Shevek no respondió. Seguía tratando de abrazar a Sadik, y la niña cedió al fin, vencida por el cansancio, y apoyó la cabeza en el brazo de Shevek.

—Hay otros centros de aprendizaje —dijo Shevek, sin mucha convicción.

Takver se levantó. Era obvio que no podía quedarse quieta, que necesitaba hacer algo, actuar. Pero no había mucho que hacer.

—Deja que te trence el pelo, Sadik —dijo con una voz vencida.

Le cepilló y le trenzó los cabellos; pusieron el biombo abierto en medio del cuarto, y acostaron a Sadik junto a la pequeña. Cuando dijo buenas, noches, Sadik parecía a punto de llorar, pero media hora más tarde oyeron que respiraba acompasadamente y supieron que se había dormido.

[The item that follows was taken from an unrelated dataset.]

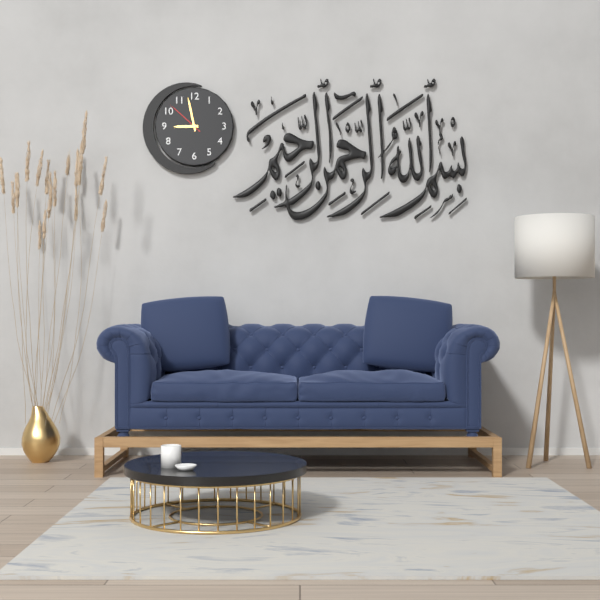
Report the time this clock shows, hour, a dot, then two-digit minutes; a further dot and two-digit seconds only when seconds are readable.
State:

Shevek se había instalado en la cabecera de la plataforma con un cuaderno de notas y la pizarra que usaba para los cálculos.

—Numeré las páginas del manuscrito —dijo Takver.

—¿Cuántas son?

—Cuarenta y una. Incluyendo el apéndice.

Shevek asintió. Takver se puso de pie, miró por encima del biombo a las niñas dormidas, y volvió a sentarse al borde de la plataforma.

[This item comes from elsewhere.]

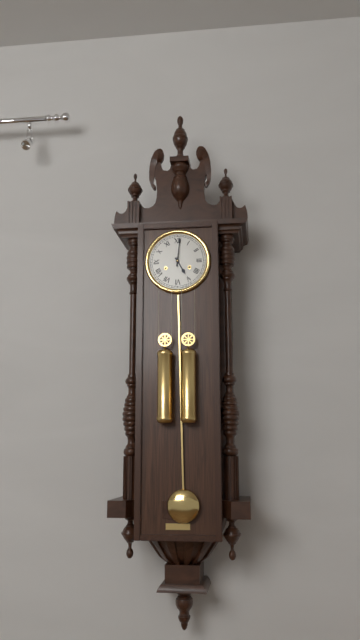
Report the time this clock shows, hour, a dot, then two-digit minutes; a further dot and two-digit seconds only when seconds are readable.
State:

—Sabía que algo andaba mal. Pero ella no decía nada. Nunca se ha quejado, es una estoica. No pensé que ese fuera el problema. Creía que nos concernía sólo a nosotros. No se me ocurrió que pudieran hostigar a los niños. —Hablaba en voz baja, con encono—. Crece, sigue creciendo… ¿Será distinto en otra escuela?

—No sé. Si ella pasa mucho tiempo con nosotros, quizá no.

—No estarás sugiriendo…

—No. Enuncio un hecho, nada más. Si hemos elegido para ella la fuerza del amor personal, no podemos ahorrarle lo que trae aparejado, el riesgo del dolor. El dolor que recibe de nosotros, y por nosotros.

—No es justo que la atormenten por lo que hacemos; es tan buena, tan noble, como agua cristalina… —Takver calló, ahogada por un breve acceso de llanto; se secó los ojos, apretó la boca.